Scientists at the Georgia Institute of Technology are announcing a three-dimensional microfabrication technique that uses a unique class of light-activated molecules to selectively initiate chemical reactions within polymers and other materials, which could provide an efficient way to produce complex structures with sub-micron features.
"We have developed a disruptive platform technology that we believe will provide broad new capabilities," said Seth Marder, a professor in Georgia Tech's School of Chemistry and Biochemistry. "We believe this technique provides a real competitive advantage for making complicated three-dimensional microstructures."
Producing each structure now requires about 25 seconds, but increases in speed could make mass-production feasible.
"We are working to integrate the technologies and develop a system that should be able to operate at a thousand times the throughput of the current system," said Georgia Tech's Joseph Perry. "A single 3D fabrication system should be able to generate about a million individual device structures per day. With a production facility using a number of fabrication systems, there is potential for certain types of mass production."
The researchers envision tabletop fabrication machines that would use a computer-generated design system to laser write the desired structures. See the full announcement here.
I notice that they're claiming horizontal resolution to a third of a wavelength. That's rather amazing... Though not quite impossible, given the nonlinear nature of double photon reactions. Very impressive!

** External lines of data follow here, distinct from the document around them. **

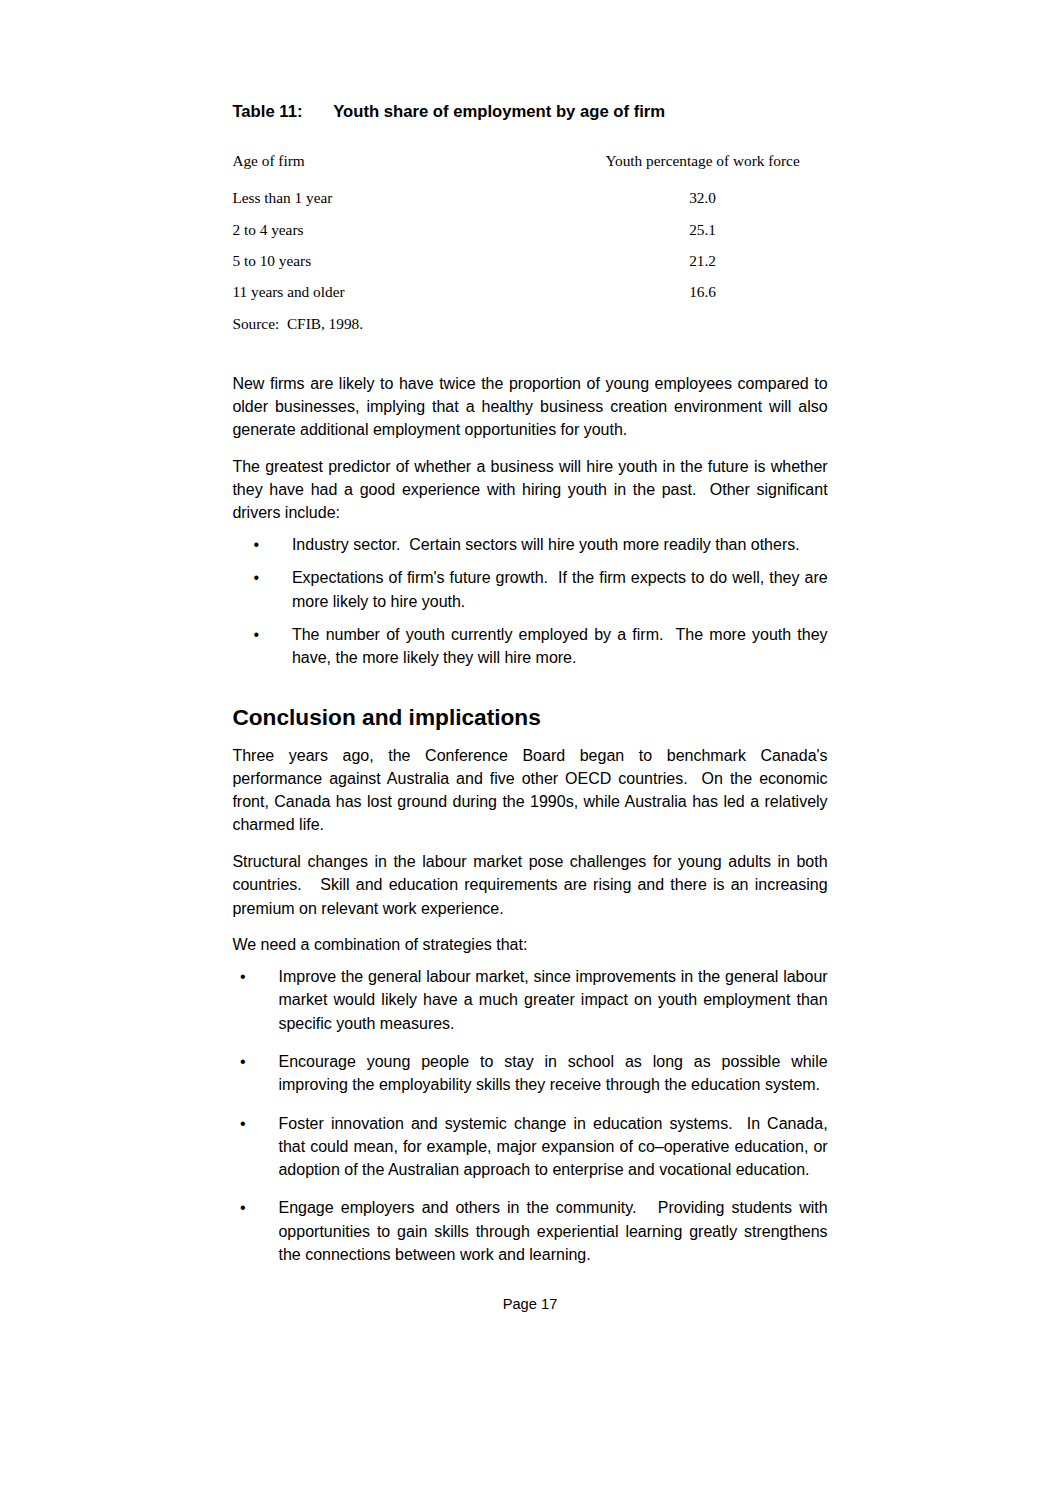Table 11: Youth share of employment by age of firm
| Age of firm | Youth percentage of work force |
| --- | --- |
| Less than 1 year | 32.0 |
| 2 to 4 years | 25.1 |
| 5 to 10 years | 21.2 |
| 11 years and older | 16.6 |
| Source: CFIB, 1998. |
New firms are likely to have twice the proportion of young employees compared to older businesses, implying that a healthy business creation environment will also generate additional employment opportunities for youth.
The greatest predictor of whether a business will hire youth in the future is whether they have had a good experience with hiring youth in the past. Other significant drivers include:
Industry sector. Certain sectors will hire youth more readily than others.
Expectations of firm's future growth. If the firm expects to do well, they are more likely to hire youth.
The number of youth currently employed by a firm. The more youth they have, the more likely they will hire more.
Conclusion and implications
Three years ago, the Conference Board began to benchmark Canada's performance against Australia and five other OECD countries. On the economic front, Canada has lost ground during the 1990s, while Australia has led a relatively charmed life.
Structural changes in the labour market pose challenges for young adults in both countries. Skill and education requirements are rising and there is an increasing premium on relevant work experience.
We need a combination of strategies that:
Improve the general labour market, since improvements in the general labour market would likely have a much greater impact on youth employment than specific youth measures.
Encourage young people to stay in school as long as possible while improving the employability skills they receive through the education system.
Foster innovation and systemic change in education systems. In Canada, that could mean, for example, major expansion of co–operative education, or adoption of the Australian approach to enterprise and vocational education.
Engage employers and others in the community. Providing students with opportunities to gain skills through experiential learning greatly strengthens the connections between work and learning.
Page 17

Posted by: Brett Bellmore | February 16, 2004 at 05:17 PM
So I wonder what this thing will do for MEMS once it becomes commonplace. Can you imagine generating a million tiny, electopolymer (Excuse me while I make up some fictious wonder-plastic.)robots waiting for control chips to be implanted? A zillion MEMS built to order.
Posted by: Mr. Farlops | February 17, 2004 at 04:21 AM
Nothing particularly fictictious about that; Polymer's generally do exibit at least some mechanical response to electrical fields, and if it's not a big response, well, you don't WANT a manipulator for molecular manufacturing to move very far.
I imagine a chip with hundreds of thousands of Stewart platforms manufactured onto its surface, and particular reagents bonded to different platforms. Simply place the chip face down on a working surface, and use some of the platforms to walk it around, in order to bring the specific reagent sites you want to use within reach of the point you're working at. Not a terrifically fast or efficient way to do molecular level manufacturing, but it could do as a bootstrap technique.
Posted by: Brett Bellmore | February 17, 2004 at 06:10 AM
Yes, going with your stewart platform idea, imagine using a refined version of this fabricator to build millions of nanowalkers each armed with a scanning probe to jog atoms around on a surface. Perhaps with such a system and a lot of patience we could start building blocks of stuff layer by layer. A sort of cumbersome proof of concept behind mechanosysthesis.
But we are getting ahead of ourselves.
Posted by: Mr. Farlops | February 17, 2004 at 04:44 PM
Liquid Nitrogen is no real concern. It's one of the cheapest fluids around, easy to obtain, easy to store. A household nanofactory which had to be as cold as THAT would be perfectly practical, though there would be some product design constraints, to avoid stress fractures due to differential thermal expansion to room temperature.
Creating a MEMS STM system is, in my opinion, no show stopper. The real challenge is learning to create and repeatably place on the tip a suitable set of reactant molecules, AND to understand their behavior well enough to design a sequence of reactions to construct a more practical assembler. The first assembler is going to be a slow, unreliable hack job, not a practical system for anything except bootstrapping to a better system.